Alimentos e remédios enviados pelos Estados Unidos estão há cinco dias armazenados em um depósito no lado colombiano da fronteira com a Venezuela, perto da ponte binacional Tienditas, que foi bloqueada pelos militares com dois enormes contêineres de carga e uma cisterna.

"Aqui vai uma ordem direta à Força Armada: permitam que entre a ajuda humanitária de uma vez por todas, que acabe a repressão", assegurou o opositor, de 35 anos, em seu discurso e entre a ovação de seus seguidores. "Sim, pode", gritavam.

Guaidó acrescentou que nesta terça-feira começará a ser ativado um segundo centro de armazenamento no Brasil, no estado de Roraima, assinalando que haverá mais outros dois.

"Temos quase 300.000 venezuelanos que se a ajuda não entrar, vão morrer.

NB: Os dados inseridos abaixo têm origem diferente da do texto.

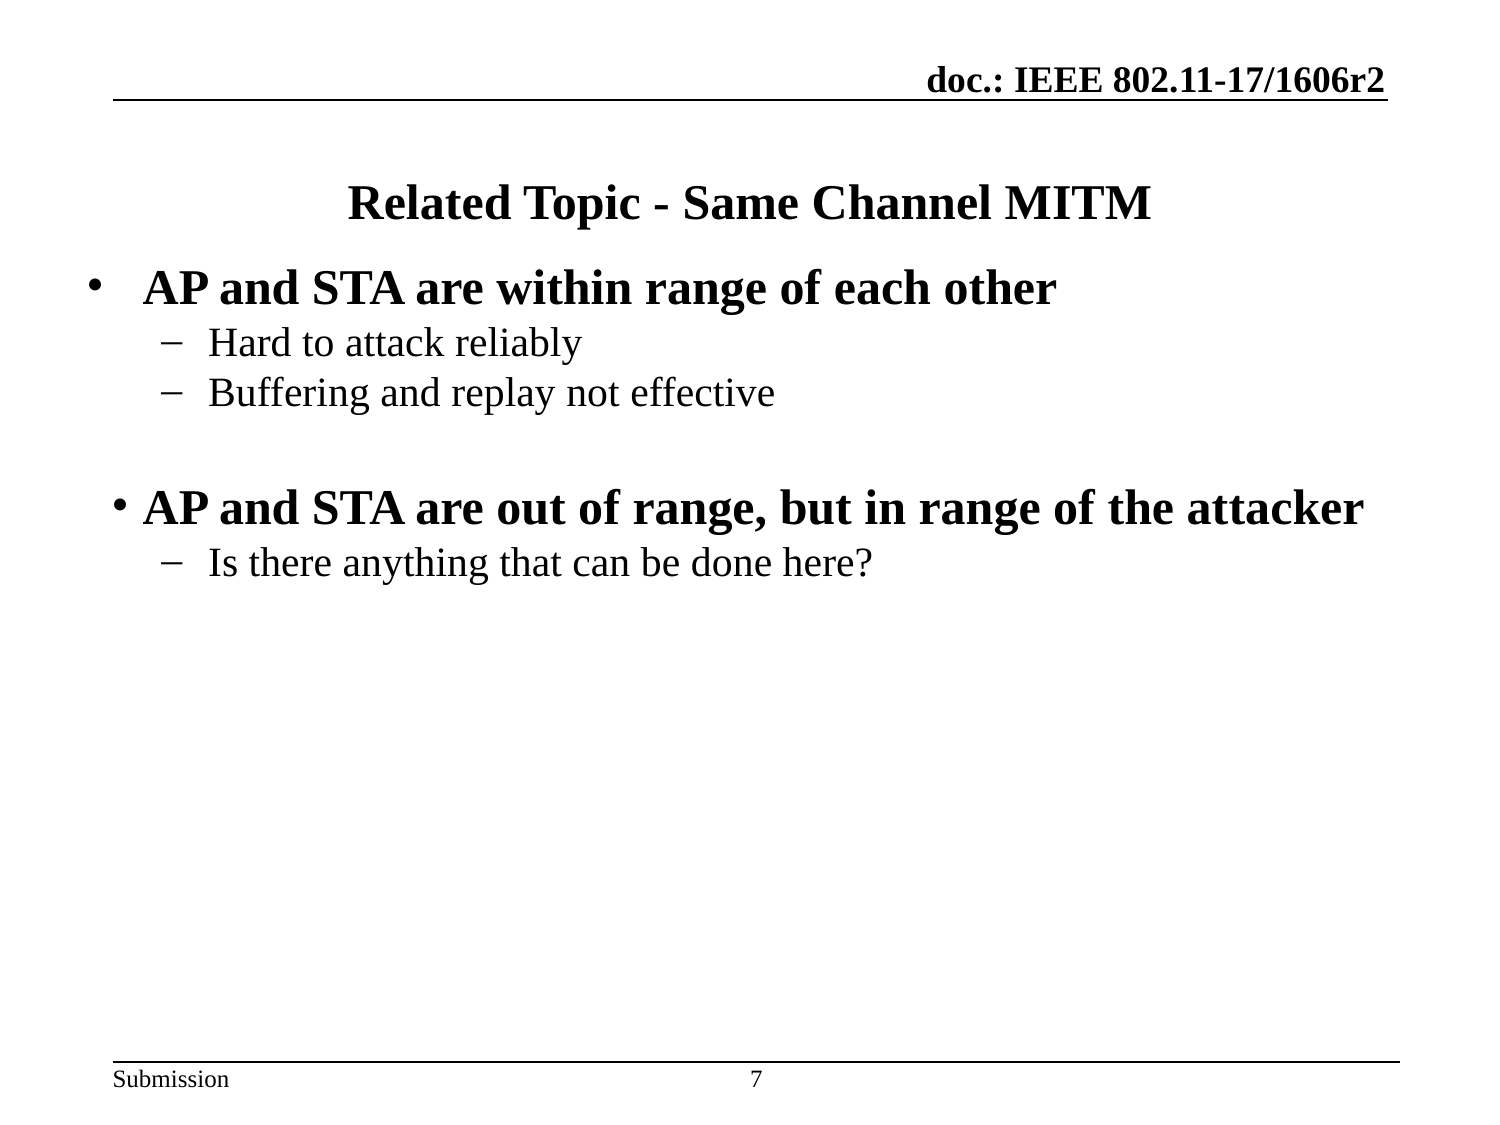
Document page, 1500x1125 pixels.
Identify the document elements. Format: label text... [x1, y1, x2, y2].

title Related Topic - Same Channel MITM [112, 112, 1388, 246]
list AP and STA are within range of each other Hard to attack reliably Buffering and replay not effective AP and STA are out of range, but in range of the attacker Is there anything that can be done here? [71, 246, 1442, 1033]
text_box ‹#› [712, 1062, 800, 1093]
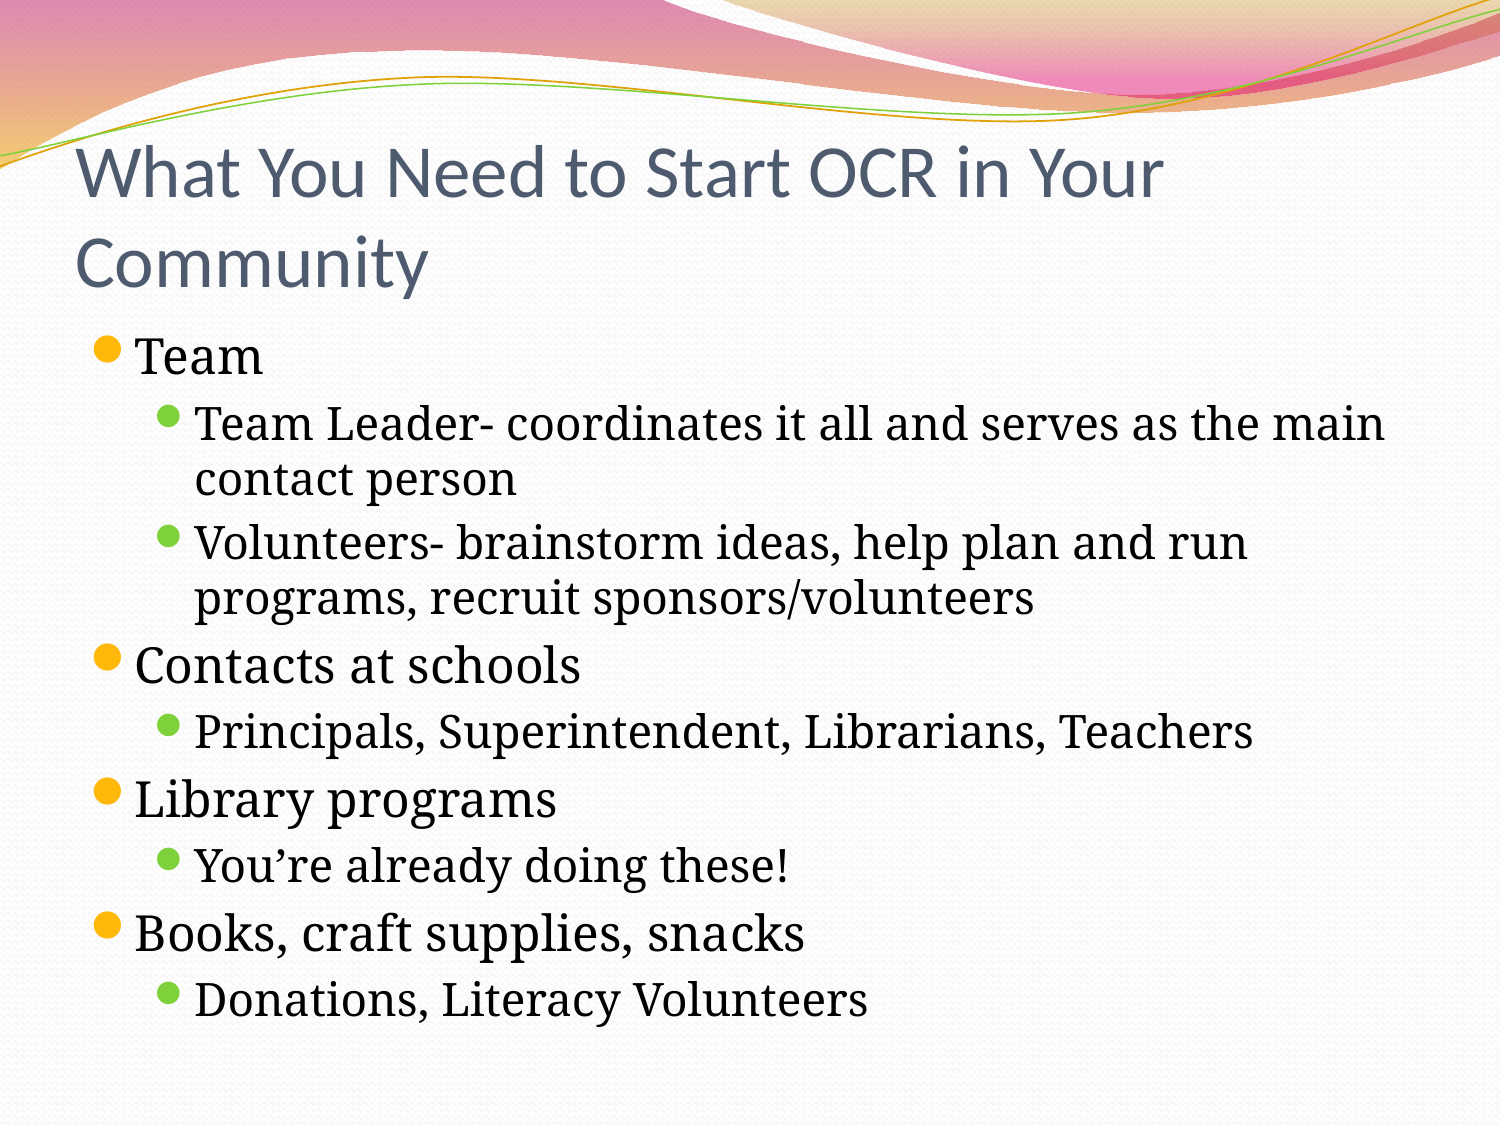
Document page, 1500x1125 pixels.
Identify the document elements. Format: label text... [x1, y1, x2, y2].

list Team Team Leader- coordinates it all and serves as the main contact person Volunteers- brainstorm ideas, help plan and run programs, recruit sponsors/volunteers Contacts at schools Principals, Superintendent, Librarians, Teachers Library programs You’re already doing these! Books, craft supplies, snacks Donations, Literacy Volunteers [75, 317, 1425, 1038]
title What You Need to Start OCR in Your Community [75, 115, 1425, 303]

Há quase dois milhões em risco de saúde", manifestou.

O conflito político ocorre em plena queda econômica, com escassez de remédios e alimentos que não podem ser pagos pela maioria devido à hiperinflação.

Maduro, que qualifica de "show" a entrada da ajuda, nega que exista uma "emergência humanitária" e culpa pela falta de remédios e comida uma "guerra econômica" da direita e as duras sanções americanas.